(Dataset items)
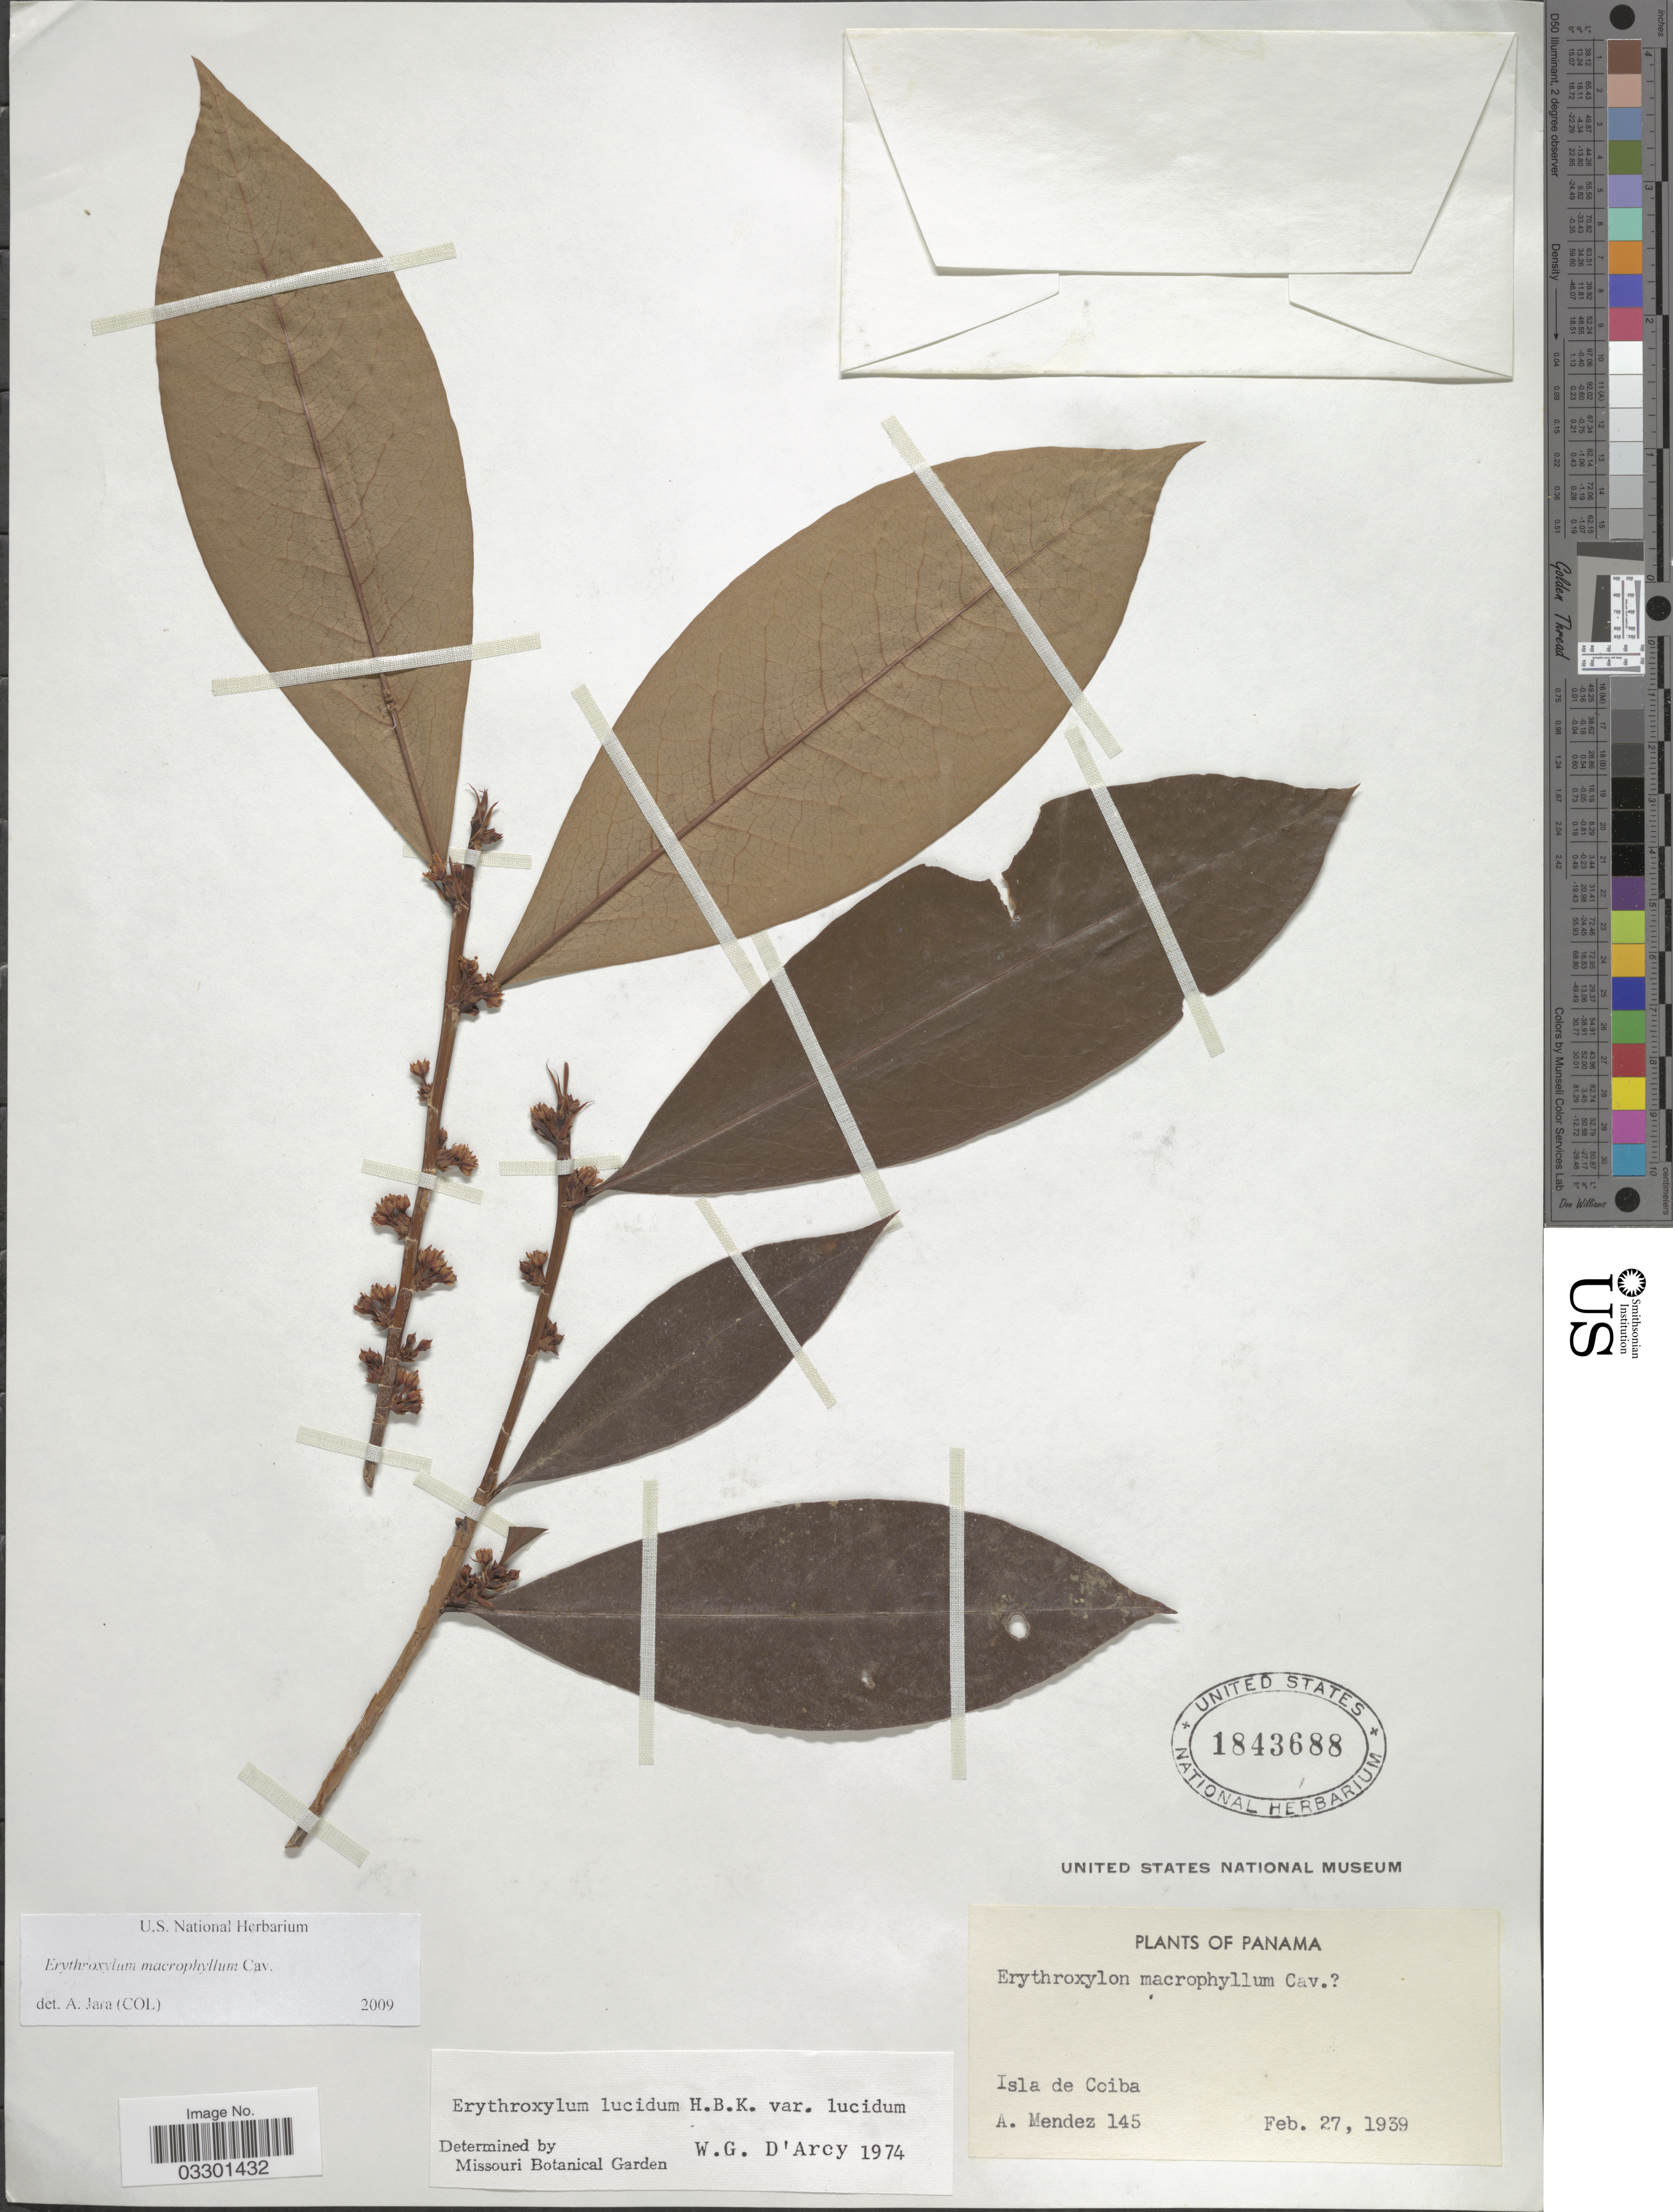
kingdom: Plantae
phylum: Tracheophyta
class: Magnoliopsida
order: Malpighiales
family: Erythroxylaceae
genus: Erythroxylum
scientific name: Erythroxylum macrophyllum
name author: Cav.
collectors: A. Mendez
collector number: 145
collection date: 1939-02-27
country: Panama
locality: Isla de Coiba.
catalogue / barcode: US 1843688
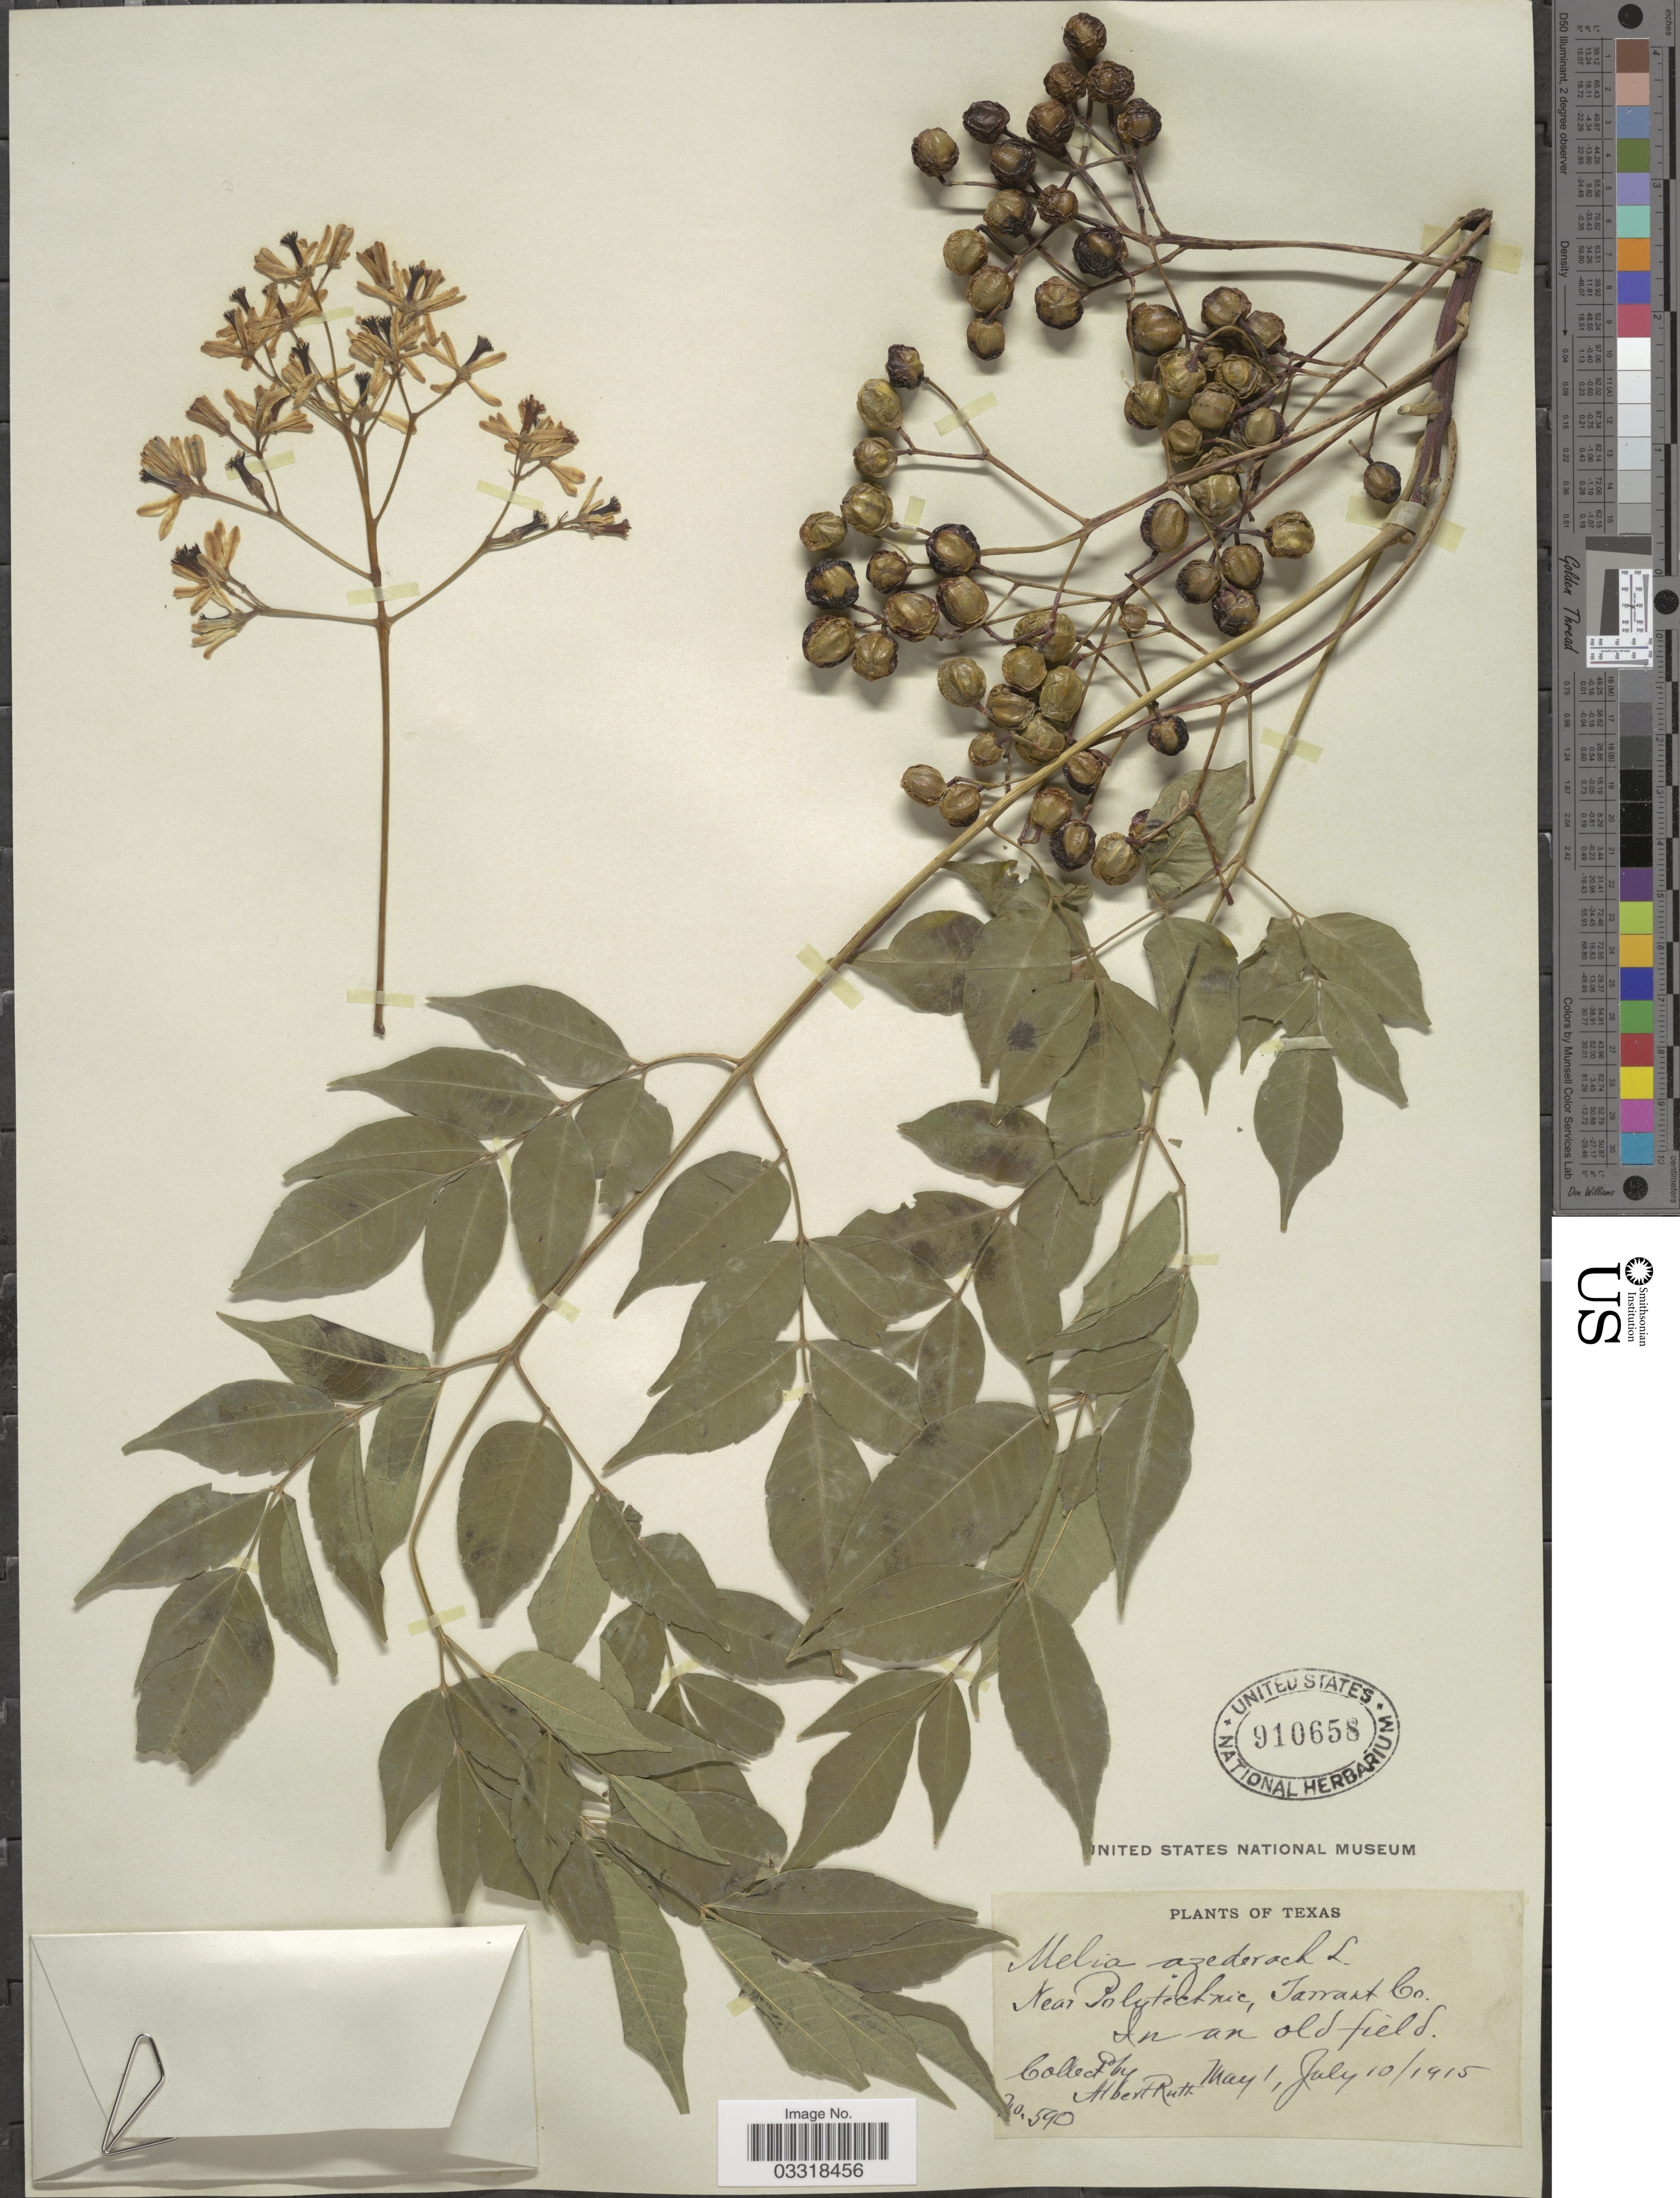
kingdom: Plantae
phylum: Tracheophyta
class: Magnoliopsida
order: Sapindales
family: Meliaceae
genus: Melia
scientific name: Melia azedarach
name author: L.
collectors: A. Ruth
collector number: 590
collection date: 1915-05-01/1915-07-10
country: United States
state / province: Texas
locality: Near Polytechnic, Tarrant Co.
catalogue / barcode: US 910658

_Exercise aim_:
Retype every line of this material word for word, leaving out the pictures.

_Task response_:
kingdom: Plantae
phylum: Tracheophyta
class: Magnoliopsida
order: Malpighiales
family: Erythroxylaceae
genus: Erythroxylum
scientific name: Erythroxylum macrophyllum
name author: Cav.
collectors: A. Mendez
collector number: 145
collection date: 1939-02-27
country: Panama
locality: Isla de Coiba.
catalogue / barcode: US 1843688
kingdom: Plantae
phylum: Tracheophyta
class: Magnoliopsida
order: Sapindales
family: Meliaceae
genus: Melia
scientific name: Melia azedarach
name author: L.
collectors: A. Ruth
collector number: 590
collection date: 1915-05-01/1915-07-10
country: United States
state / province: Texas
locality: Near Polytechnic, Tarrant Co.
catalogue / barcode: US 910658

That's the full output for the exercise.